Si me eligieran alcaldesa

Luisa Pernalete
lpernalete8@gmail.com

 

Los ciudadanos merecen trato amable, por eso implantaría “la política de la delicadeza”

 

La verdad es poco probable, puesto que no me postularon y tengo suficiente con ser de la Junta de Condominio, cargo que es una mezcla de juez de paz y alcaldesa.
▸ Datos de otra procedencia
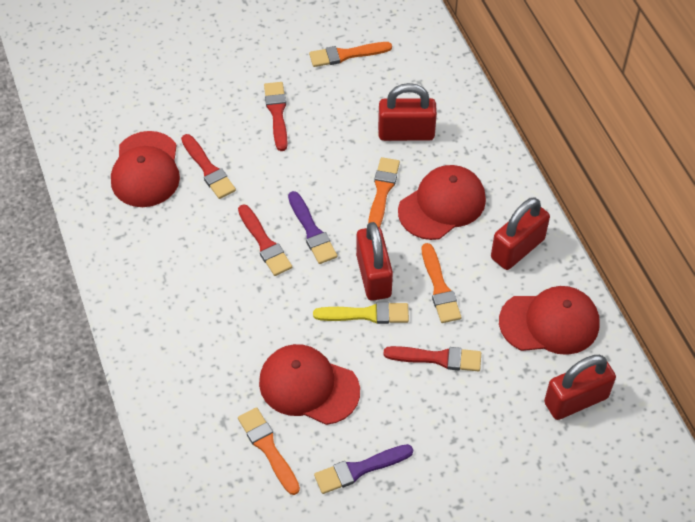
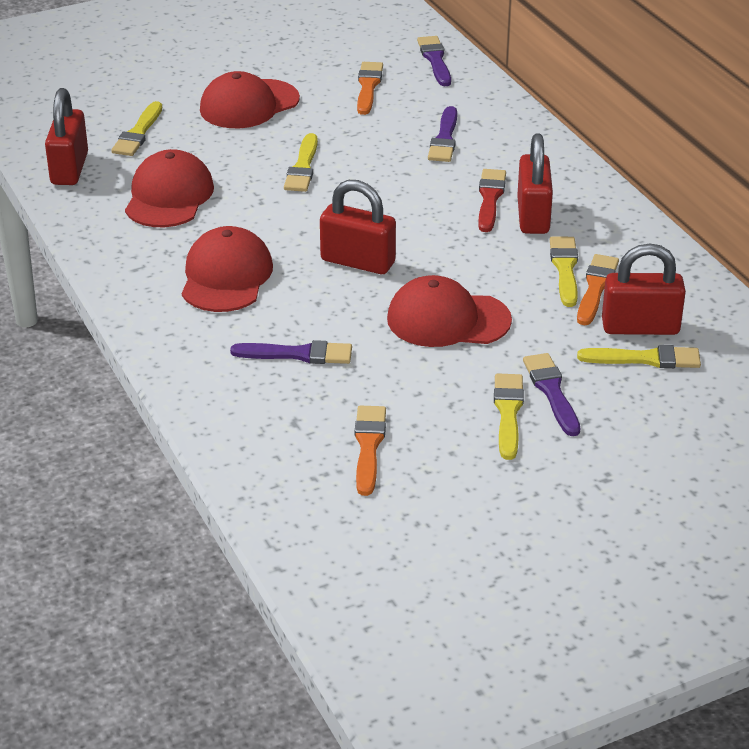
orange brush: 4 -> 3
purple brush: 2 -> 4
red brush: 4 -> 1
yellow brush: 1 -> 5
Pero juguemos a que me eligen, ¿qué haría?

Comenzaría por regalar todas las franelas del partido que me ha postulado, pues estaría clara que hay que gobernar para todos, le pediría lo mismo al equipo de confianza que me acompañe.
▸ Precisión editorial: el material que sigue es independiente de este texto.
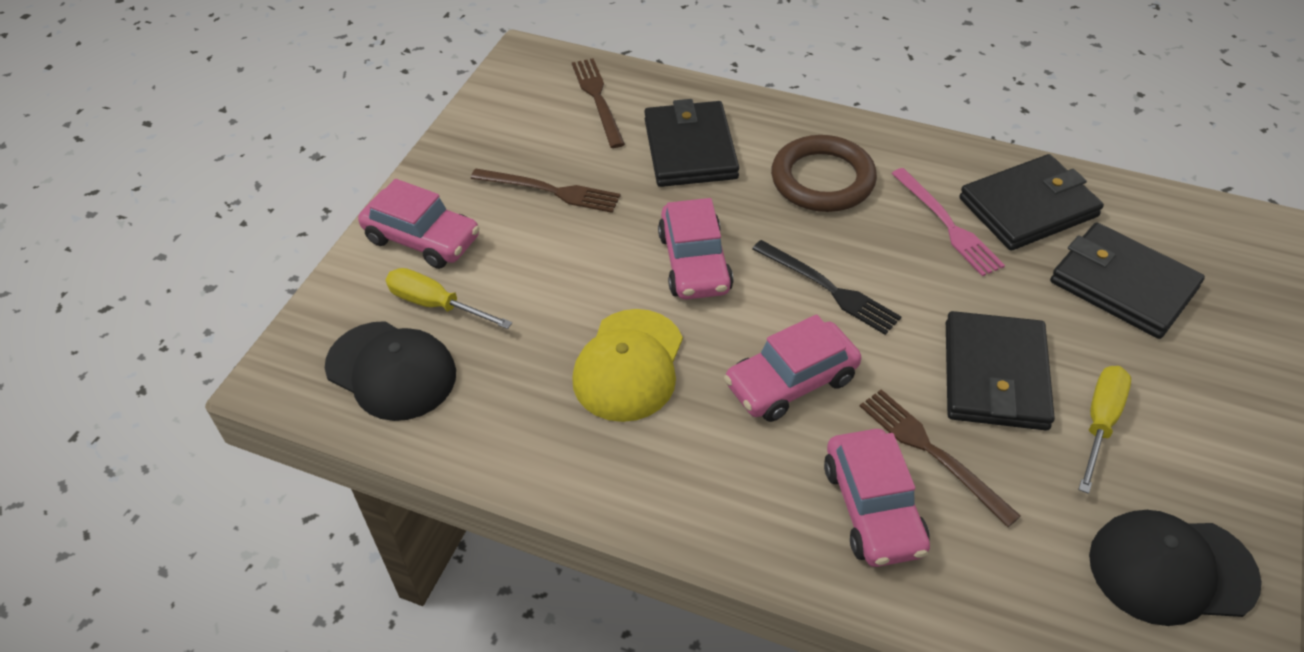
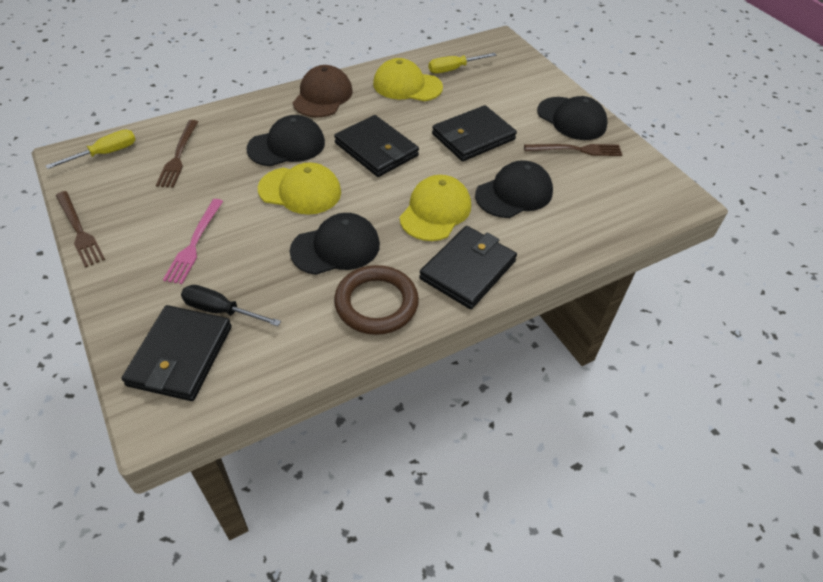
black cap: 2 -> 4
black fork: 1 -> 0
black screwdriver: 0 -> 1
brown cap: 0 -> 1
pink car: 4 -> 0
yellow cap: 1 -> 3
En segundo lugar, pondría un gran aviso en la cartelera de mi despacho: “el niño, la niña y el adolescente son prioridad absoluta para las leyes venezolanas”, y por si acaso, no sea que alguno no sepa qué significa, pondría en un recuadro: “eso quiere decir que a la hora de asignar recursos y elaborar políticas, ellos van primero, quiere decir que ningún niño debe quedarse sin estudiar por falta de cupo, significa que los centros educativos van antes que los festejos, tarimas, viajes y afines”.

En tercer lugar, junto a la Carta Magna, colocaría la autobiografía de Mandela y convocaría a todo mi equipo a un círculo de estudio sobre este hombre, lo tendría como ejemplo y recordaría lo que él decía: que en todas partes hay gente buena, que un buen líder no busca exacerbar ánimos sino el entendimiento entre los ciudadanos…

Pondría otro aviso: “soy un servidor público, nadie tiene que agradecer que haga mi trabajo”. Estaría clara de que manejaría dineros públicos, y que administrar bien no es un favor, es un deber.

Transparencia sería palabra clave. Así debería ser la gestión, abierta a todo ciudadano que quiera saber para dónde van los impuestos o los proyectos, o las licitaciones. La carpeta de “expedientes secretos X” estaría vacía.

De vez en cuando me iría al trabajo en autobús, para ver qué se siente andar sin protección especial, para ver cuánto tardo en llegar, para tener presente que los cargos son temporales.

Pondría un espejo en cada pasillo, no para que los funcionarios vean sus medidas sino para que se digan verdades y, de paso, sonrían y se contagien de sus propias sonrisas. Los ciudadanos merecen trato amable, por eso implantaría “la política de la delicadeza”, instauraría el premio al servidor público. Compraría un rollo de tirro para sellar mi boca y escuchar el doble de lo que hablo.

Fortalecería el departamento de Justicia de Paz, conforme a las atribuciones que la CRVB tiene (art. 167) y daría especial respaldo a la Justicia de Paz Escolar para contribuir a reducir la violencia en los centros educativos.

En realidad no se necesita mucha creatividad sino pensar que ese es un cargo serio y, por tanto, debe asumirse con seriedad.